Within three seasons, thousands of smallholders were delivering bright red, low-moisture chilli straight to Chinese buyers. The effect on the ground is anything but abstract: incomes climbed, women found work on sorting lines and China secured a dependable source of a kitchen staple that its domestic acreage cannot fill.
Also, at the University of Agriculture Faisalabad, the Pakistan-China Hybrid Rice Research Centre, jointly operated with the Longping High-Tech company, has released multiple varieties tailoured for different ecologies. Meanwhile, at Pir Mehr Ali Shah Arid Agriculture University in Rawalpindi, the Sino-Pak Centre of Excellence for Agricultural Advanced Technologies trains the next generation of breeders and agronomists. Pakistani students are also pursuing doctoral degrees in agronomy, food safety and supply chain management at Chinese universities each year under a bilateral talent programme. The flow of human capital is as critical as the movement of seeds.
The collaboration also flows in the other direction. Pakistan's prized mangoes and oranges, handled through modern cold storage and a quarantine facility at the Sost border post, reach Chinese city dwellers within days. A dedicated foot-and-mouth disease-free compartment in Punjab, built to Chinese sanitary specifications, has opened the door for heat-processed meat exports, and once protocols for frozen products are firmed up, Pakistani halal beef and mutton will target China's massive protein market. Fishermen along the Makran coast are tending China-assisted offshore fish cages that rear sea bass and cobia – their harvest appearing on dining tables in Gwadar, and soon in Guangzhou.
These projects reshape lives on both sides of the border in granular ways. A Chinese family in Chengdu stirs a pot of chilli oil that began its journey on a farm near Mirpurkhas. A rice grower in Punjab uses a smartphone app linked to a weather station donated by a Xinjiang agricultural extension programme, saving his water while increasing yield. A Chinese agricultural machinery firm selling drip irrigation systems in Bhakkar discovers that its invention can withstand the ferocious summer heat of Thal desert, a finding that refines its equipment for Africa. Knowledge travels both ways.
All of this is backed by hard institutional scaffolding of the Joint Committee on Agriculture, a dedicated working group under CPEC, and a pipeline of investment in fertiliser and pesticide plants inside the Special Economic Zones. An agricultural industrial park near Gwadar is being designed to process fruit and seafood for export, creating thousands of jobs.
China's own agrarian miracle had been built on decades of steady, patient reform. It did not happen overnight, and neither will Pakistan's. But the 75th anniversary of diplomatic ties offers a moment to take stock of how far the collaboration has travelled.

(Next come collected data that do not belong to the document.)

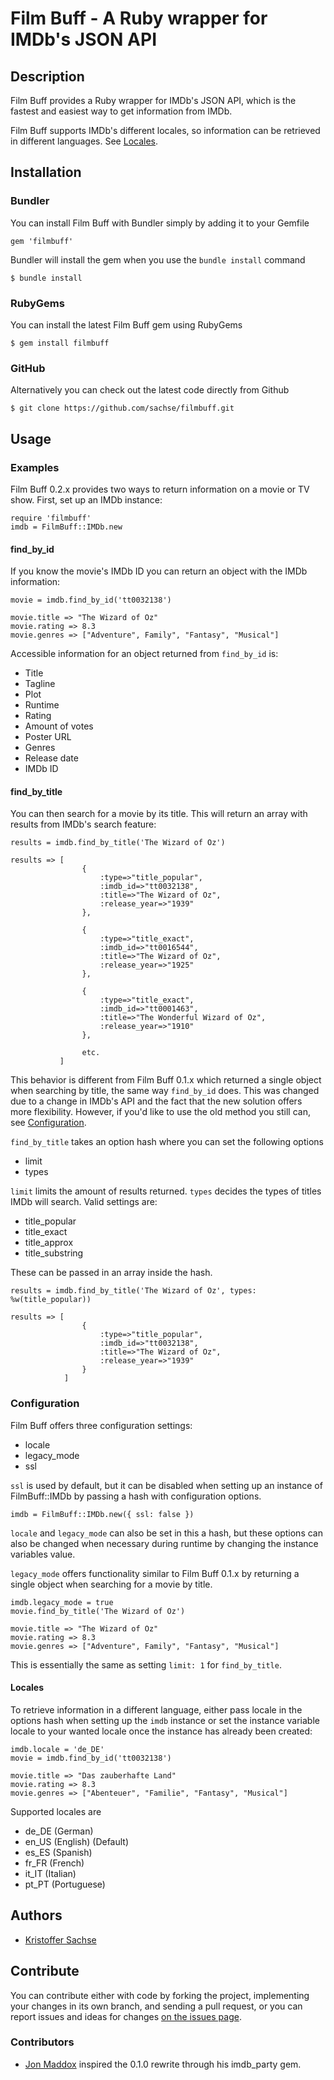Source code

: # Film Buff - A Ruby wrapper for IMDb's JSON API

## Description

Film Buff provides a Ruby wrapper for IMDb's JSON API, which is the fastest and easiest way to get information from IMDb.

Film Buff supports IMDb's different locales, so information can be retrieved in different languages. See [Locales](#locales).

## Installation

### Bundler

You can install Film Buff with Bundler simply by adding it to your Gemfile

    gem 'filmbuff'

Bundler will install the gem when you use the `bundle install` command

    $ bundle install

### RubyGems

You can install the latest Film Buff gem using RubyGems

    $ gem install filmbuff

### GitHub

Alternatively you can check out the latest code directly from Github

    $ git clone https://github.com/sachse/filmbuff.git

## Usage

### Examples

Film Buff 0.2.x provides two ways to return information on a movie or TV show. First, set up an IMDb instance:

    require 'filmbuff'
    imdb = FilmBuff::IMDb.new

#### find_by_id

If you know the movie's IMDb ID you can return an object with the IMDb information:

    movie = imdb.find_by_id('tt0032138')

    movie.title => "The Wizard of Oz"
    movie.rating => 8.3
    movie.genres => ["Adventure", Family", "Fantasy", "Musical"]

Accessible information for an object returned from `find_by_id` is:

- Title
- Tagline
- Plot
- Runtime
- Rating
- Amount of votes
- Poster URL
- Genres
- Release date
- IMDb ID

#### find_by_title

You can then search for a movie by its title. This will return an array with results from IMDb's search feature:

    results = imdb.find_by_title('The Wizard of Oz')

    results => [
                    {
                        :type=>"title_popular",
                        :imdb_id=>"tt0032138",
                        :title=>"The Wizard of Oz",
                        :release_year=>"1939"
                    },

                    {
                        :type=>"title_exact",
                        :imdb_id=>"tt0016544",
                        :title=>"The Wizard of Oz",
                        :release_year=>"1925"
                    },

                    {
                        :type=>"title_exact",
                        :imdb_id=>"tt0001463",
                        :title=>"The Wonderful Wizard of Oz",
                        :release_year=>"1910"
                    },

                    etc.
               ]

This behavior is different from Film Buff 0.1.x which returned a single object when searching by title, the same way `find_by_id` does. This was changed due to a change in IMDb's API and the fact that the new solution offers more flexibility. However, if you'd like to use the old method you still can, see [Configuration](#configuration).

`find_by_title` takes an option hash where you can set the following options

- limit
- types

`limit` limits the amount of results returned.
`types` decides the types of titles IMDb will search. Valid settings are:

- title_popular
- title_exact
- title_approx
- title_substring

These can be passed in an array inside the hash.

    results = imdb.find_by_title('The Wizard of Oz', types: %w(title_popular))

    results => [
                    {
                        :type=>"title_popular",
                        :imdb_id=>"tt0032138",
                        :title=>"The Wizard of Oz",
                        :release_year=>"1939"
                    }
                ]

### Configuration

Film Buff offers three configuration settings:

- locale
- legacy_mode
- ssl

`ssl` is used by default, but it can be disabled when setting up an instance of FilmBuff::IMDb by passing a hash with configuration options.

    imdb = FilmBuff::IMDb.new({ ssl: false })

`locale` and `legacy_mode` can also be set in this a hash, but these options can also be changed when necessary during runtime by changing the instance variables value.

`legacy_mode` offers functionality similar to Film Buff 0.1.x by returning a single object when searching for a movie by title.

    imdb.legacy_mode = true
    movie.find_by_title('The Wizard of Oz')

    movie.title => "The Wizard of Oz"
    movie.rating => 8.3
    movie.genres => ["Adventure", Family", "Fantasy", "Musical"]

This is essentially the same as setting `limit: 1` for `find_by_title`.

#### Locales

To retrieve information in a different language, either pass locale in the options hash when setting up the `imdb` instance or set the instance variable locale to your wanted locale once the instance has already been created:

    imdb.locale = 'de_DE'
    movie = imdb.find_by_id('tt0032138')

    movie.title => "Das zauberhafte Land"
    movie.rating => 8.3
    movie.genres => ["Abenteuer", "Familie", "Fantasy", "Musical"]

Supported locales are

- de_DE (German)
- en_US (English) (Default)
- es_ES (Spanish)
- fr_FR (French)
- it_IT (Italian)
- pt_PT (Portuguese)

## Authors

- [Kristoffer Sachse](https://github.com/sachse)

## Contribute

You can contribute either with code by forking the project, implementing your changes in its own branch, and sending a pull request, or you can report issues and ideas for changes [on the issues page](https://github.com/sachse/filmbuff/issues).

### Contributors
- [Jon Maddox](https://github.com/maddox) inspired the 0.1.0 rewrite through his imdb_party gem.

In 1951, a handful of agricultural experts exchanged pleasantries. In 2026, a farmer in Okara irrigates his potato crop with a sensor that pings a satellite controlled from Beijing. Landlocked Punjab's produce travels on the same Karakoram Highway that donkey carts once struggled across. The bridge between the two old friends, it turns out, is made not just of steel and concrete but of grain, fruit and a shared determination to eat well, together, for the next 75 years.